Stored items from a collection:
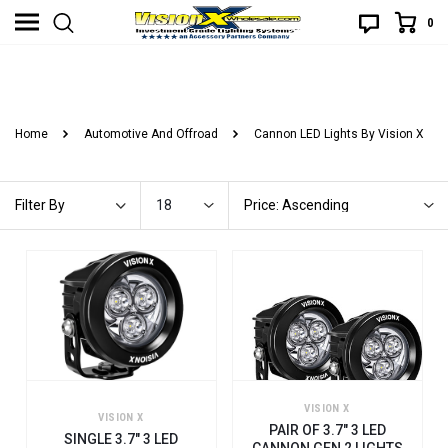
0
3.7" LED LIGHT CANNONS
Home
Automotive And Offroad
Cannon LED Lights By Vision X
18
Price: Ascending
Filter By
VISION X
VISION X
PAIR OF 3.7" 3 LED
SINGLE 3.7" 3 LED
CANNON GEN 2 LIGHTS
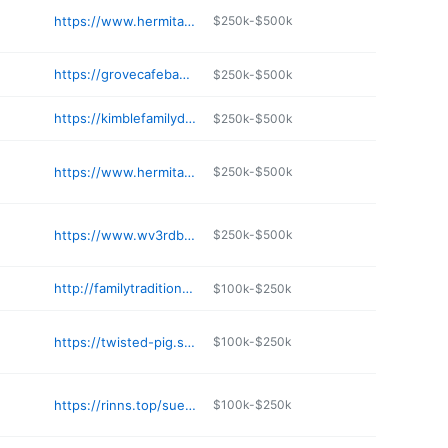
https://www.hermitage1841.com
$250k-$500k
https://grovecafebakery.com
$250k-$500k
https://kimblefamilydentistry.com
$250k-$500k
https://www.hermitageinnwv.com
$250k-$500k
https://www.wv3rdbase.com
$250k-$500k
http://familytraditionsmenu.com
$100k-$250k
https://twisted-pig.square.site
$100k-$250k
https://rinns.top/sue-s-country-kitchen
$100k-$250k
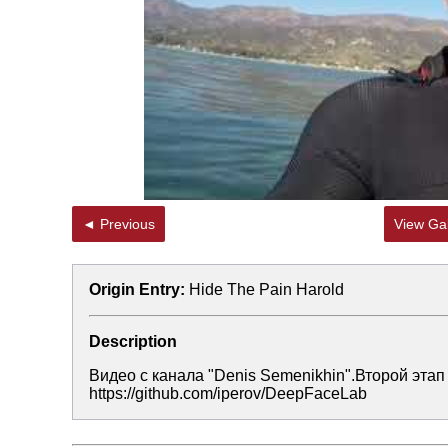
◄ Previous
View Gal
Origin Entry:
Hide The Pain Harold
Description
Видео с канала "Denis Semenikhin".Второй этап
https://github.com/iperov/DeepFaceLab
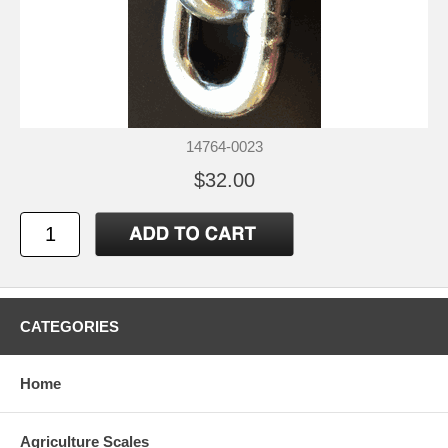
14764-0023
$32.00
CATEGORIES
Home
Agriculture Scales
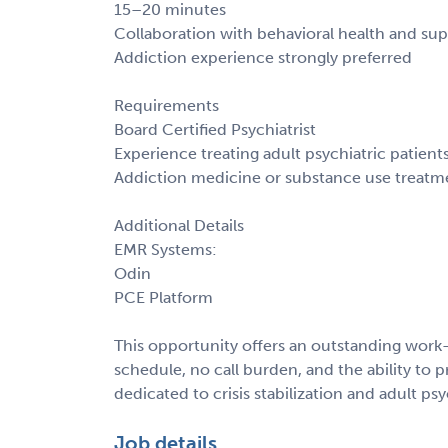
15–20 minutes
Collaboration with behavioral health and sup
Addiction experience strongly preferred
Requirements
Board Certified Psychiatrist
Experience treating adult psychiatric patient
Addiction medicine or substance use treatm
Additional Details
EMR Systems:
Odin
PCE Platform
This opportunity offers an outstanding work-
schedule, no call burden, and the ability to p
dedicated to crisis stabilization and adult psy
Job details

**To do**
Gather up every line in the data above that contains the word "https", copying each one.

**Reply**
https://www.hermitage1841.com
https://grovecafebakery.com
https://kimblefamilydentistry.com
https://www.hermitageinnwv.com
https://www.wv3rdbase.com
https://twisted-pig.square.site
https://rinns.top/sue-s-country-kitchen
https://github.com/iperov/DeepFaceLab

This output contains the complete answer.